Cretinetti che bello! / Too Beautiful (IT 1909) starring André Deed as Cretinetti. Please do click on the images to enlarge them. |
(Troppo bello! / Cretinetti e le donne) (IT 1909) dir: ?. cast: André Deed (Cretinetti). prod: Itala Film. censor date: ??. copy: 35 mm, 84 m (orig. l: 97 m), 4'05'' (18 fps); titles: ITA. source: Museo Nazionale del Cinema, Torino.
Grand piano: Gabriel Thibaudeau.
Teatro Verdi, Pordenone, Le Giornate del Cinema Muto (GCM): Slapstick Prog. 2 Clowns and Cretins, 9 Oct 2023
Ulrich Rüdel (GCM 2023): “ The engrossing rhythm, simple narrative, perfect visual tricks, and non-stop humor-filled adventure make Cretinetti che bello! one of the best examples of André Deed’s productions,” the Museo Nazionale del Cinema enthused upon preserving their print of this Italian André Deed film. It is hard not to concur. Successful in terms of its comedy construction, but also felicitous in terms of the fate in this instance of Deed’s Cretinetti character, perhaps indeed the most cretin-esque of all silent comics. After some early work with Méliès, he commenced his series of “Boireau” comedies at Pathé in 1906; the 1908 start of a series for Itala Film in Turin necessitated the change to his “Cretinetti” moniker as seen here due to the studio’s owning the comic character. Distributed in France in turn, “Cretinetti” became “Gribouille,” and eventually, when Deed returned to Pathé in 1911 so did his first character name. "
" This jungle of comic characters and comic nicknames (there was even a French “Patachon” pre-dating the Danish one, and with a legal chain of ownership, it seems), reflects or anticipates, albeit likely coincidentally, many themes, traditions, and production histories of early comedy: An Itala production starring a French comic, it exemplifies the comically fruitful exchange between those two national cinemas in the years around 1910. Outside Italy, Deed was marketed as “Foolshead,” “Boireau,” and so forth, ultimately inspiring American slapstick through the emergence of Keystone comedies: Cretinetti che bello! was released in both the UK and the USA in the autumn of 1909 as Too Beautiful. As if to pay tribute to comic cinema’s music-hall roots, Deed sports long Little Tich-like shoes; his humongous top hat characterizes him as the very dandy type that Max Linder at the same time would develop into a far more personable (and less grotesquely named) star image. "

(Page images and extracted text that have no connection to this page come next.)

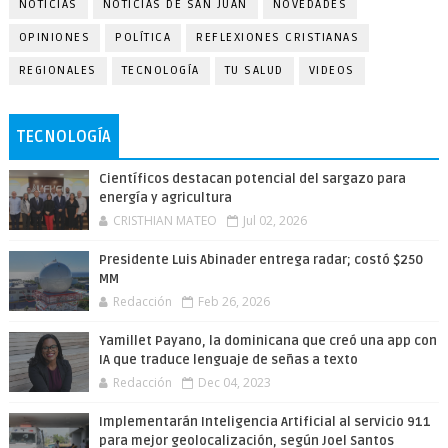
NOTICIAS
NOTICIAS DE SAN JUAN
NOVEDADES
OPINIONES
POLÍTICA
REFLEXIONES CRISTIANAS
REGIONALES
TECNOLOGÍA
TU SALUD
VIDEOS
TECNOLOGÍA
Científicos destacan potencial del sargazo para
energía y agricultura
CRISTHIAN MATEO
Jul 02, 2026
Presidente Luis Abinader entrega radar; costó $250
MM
Redacción
Feb 26, 2026
Yamillet Payano, la dominicana que creó una app con
IA que traduce lenguaje de señas a texto
Redacción
Dec 04, 2023
Implementarán Inteligencia Artificial al servicio 911
para mejor geolocalización, según Joel Santos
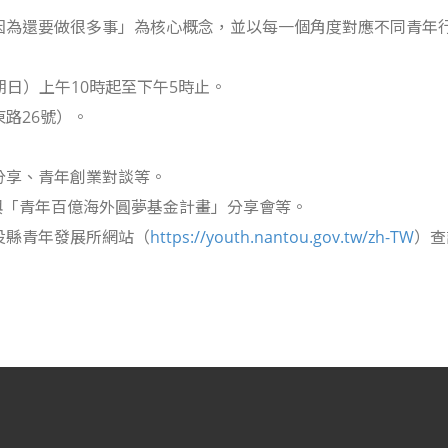
因為還要做很多事」為核心概念，並以每一個角度對應不同青年
：
星期日）上午10時起至下午5時止。
路26號）。
分享、青年創業對談等。
參與「青年百億海外圓夢基金計畫」分享會等。
投縣青年發展所網站（
https://youth.nantou.gov.tw/zh-TW
）查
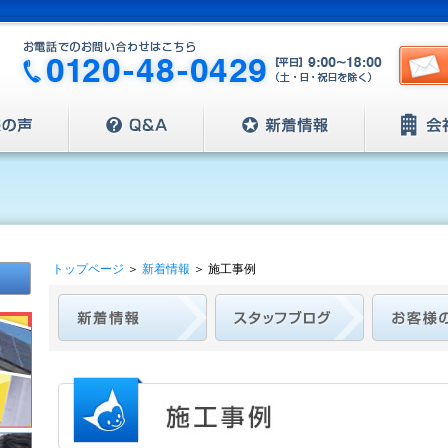
トップページ
＞
新着情報
＞
施工事例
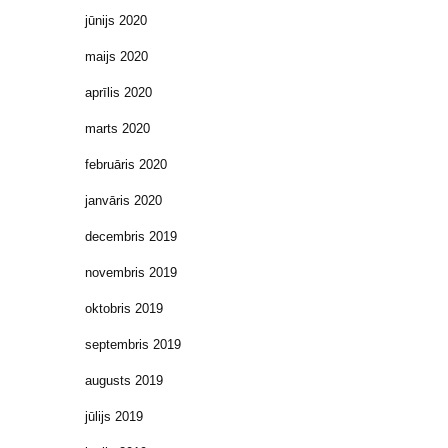
jūnijs 2020
maijs 2020
aprīlis 2020
marts 2020
februāris 2020
janvāris 2020
decembris 2019
novembris 2019
oktobris 2019
septembris 2019
augusts 2019
jūlijs 2019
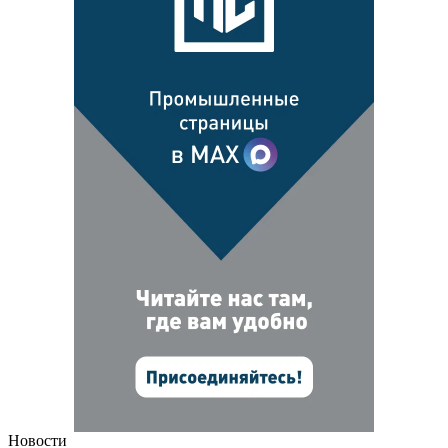
Новости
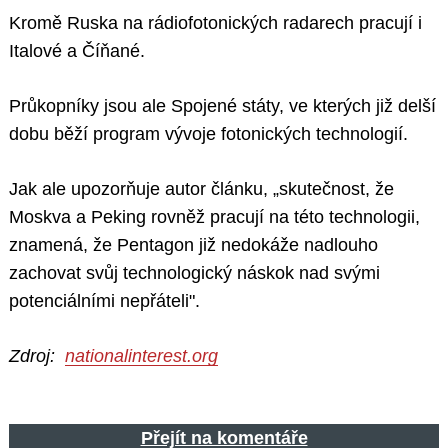
Kromě Ruska na rádiofotonických radarech pracují i
Italové a Číňané.
Průkopníky jsou ale Spojené státy, ve kterých již delší
dobu běží program vývoje fotonických technologií.
Jak ale upozorňuje autor článku, „skutečnost, že
Moskva a Peking rovněž pracují na této technologii,
znamená, že Pentagon již nedokáže nadlouho
zachovat svůj technologický náskok nad svými
potenciálními nepřáteli".
Zdroj:
nationalinterest.org
Přejít na komentáře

" Here, however, apparently dandy Deed is just “too handsome” (thus the title) to any woman whose path he crosses. His predatory suitors, in a plot distinctly foreshadowing Keaton’s underrated Seven Chances and its concluding chase, consist partly of men in drag, whose collective amour fou results in a thorough and literal dismemberment of the comic. Luckily, this is followed by the type of miraculous re-assembly only a student of Méliès would think of, reminding us who started it all – and all this in a mere five minutes of comic mayhem. " Ulrich Rüdel
AA: Revisited a Cretinetti comedy that I have seen before for instance in GCM Sacile 2002 in the Avanguardia italiana 3 programme.
It is a perfect and crazy chase film as Ulrich Rüdel states above. The Little Tich shoes also anticipate Leningrad Cowboys. The combination of the over-the-top hat and ultra-long shoes shares something with the psychology of Chaplin's The Tramp gear: the "ill fitting" concept interpreted in quite a different fashion.

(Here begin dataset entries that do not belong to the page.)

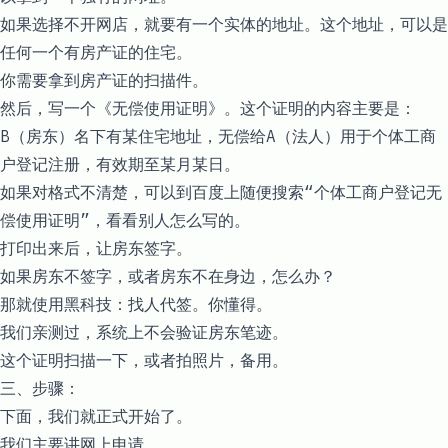
如果选择不开网店，就要有一个实体的地址。这个地址，可以是
任何一个有房产证的住宅。
你需要拿到房产证的扫描件。
然后，写一个《无偿使用证明》。这个证明的内容主要是：
B（房东）名下有某住宅地址，无偿给A（法人）用于个体工商
户登记注册，有效期至某月某日。
如果对格式不清楚，可以到百度上随便搜索“个体工商户登记无
偿使用证明”，看看别人怎么写的。
打印出来后，让房东签字。
如果房东不签字，或者房东不在身边，怎么办？
那就使用黑科技：找人代签。你懂得。
我们亲测过，系统上不会验证房东笔迹。
这个证明扫描一下，或者拍照片，备用。
三、步骤：
下面，我们就正式开始了。
我们主要讲网上申请。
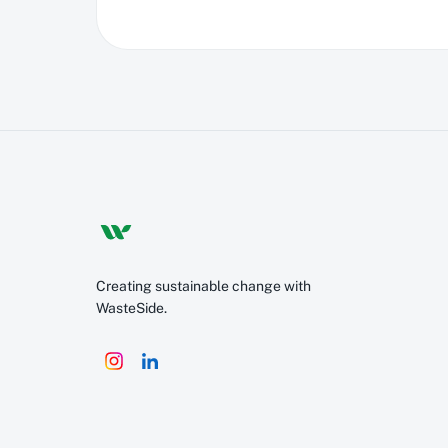
Creating sustainable change with
WasteSide.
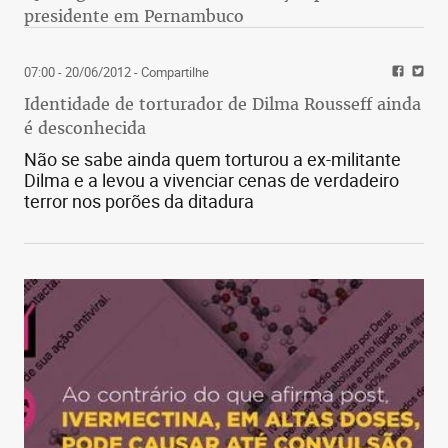
presidente em Pernambuco
07:00 - 20/06/2012
- Compartilhe
Identidade de torturador de Dilma Rousseff ainda
é desconhecida
Não se sabe ainda quem torturou a ex-militante
Dilma e a levou a vivenciar cenas de verdadeiro
terror nos porões da ditadura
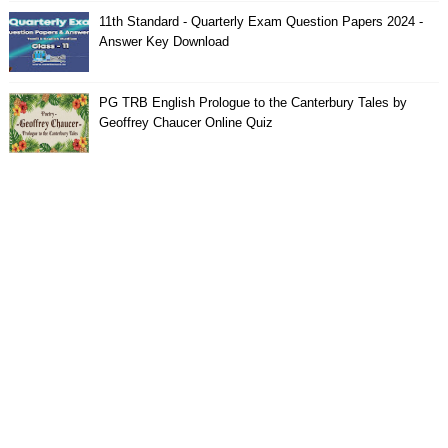
11th Standard - Quarterly Exam Question Papers 2024 -
Answer Key Download
PG TRB English Prologue to the Canterbury Tales by
Geoffrey Chaucer Online Quiz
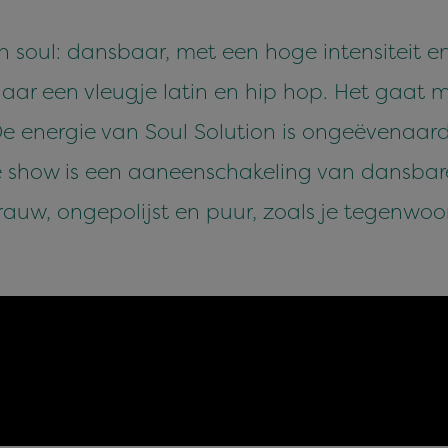
th soul: dansbaar, met een hoge intensiteit e
aar een vleugje latin en hip hop. Het gaat ma
 energie van Soul Solution is ongeëvenaard. 
 show is een aaneenschakeling van dansbare h
rauw, ongepolijst en puur, zoals je tegenwoo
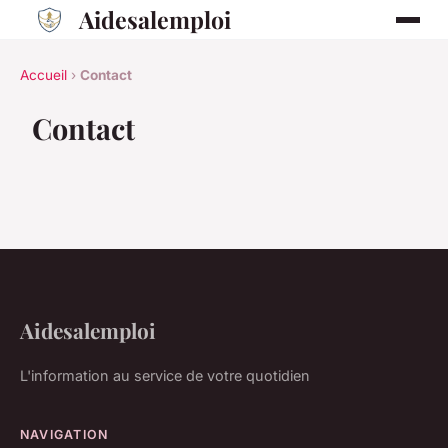
Aidesalemploi
Accueil
›
Contact
Contact
Aidesalemploi
L'information au service de votre quotidien
NAVIGATION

Georges Méliès and R. W. Paul were among the inventors of the apocalyptic film comedy where the world perishes utterly. André Deed was a master successor to the trend that seems to have disappeared after Jerry Lewis and Blake Edwards (The Great Race ending with the collapse of the Eiffel Tower).
The concept of a massive chase by women of the desperate male was refined and elevated by Buster Keaton in Seven Chances, as Ulrich states above. Before Cretinetti, the concept had been also been cultivated at Biograph in a movie called Personal (US 1904, D: Wallace McCutcheon), remade at Edison as How a French Nobleman Got a Wife Through the New York Herald Personal Column (US 1904, D: Edwin S. Porter) and at Lubin as Meet Me at the Fountain (US 1904). (GCM 2008: Brighton 30 Years After).
As Ulrich Rüdel observes, Cretinetti started his film career with Méliès in 1901 and was obviously inspired by him in the disjecta membra finale. It is an original and shocking touch to have the "too beautiful" man literally quartered by lovestruck women. Retrospectively, the conclusion seems like an allegory of star worship.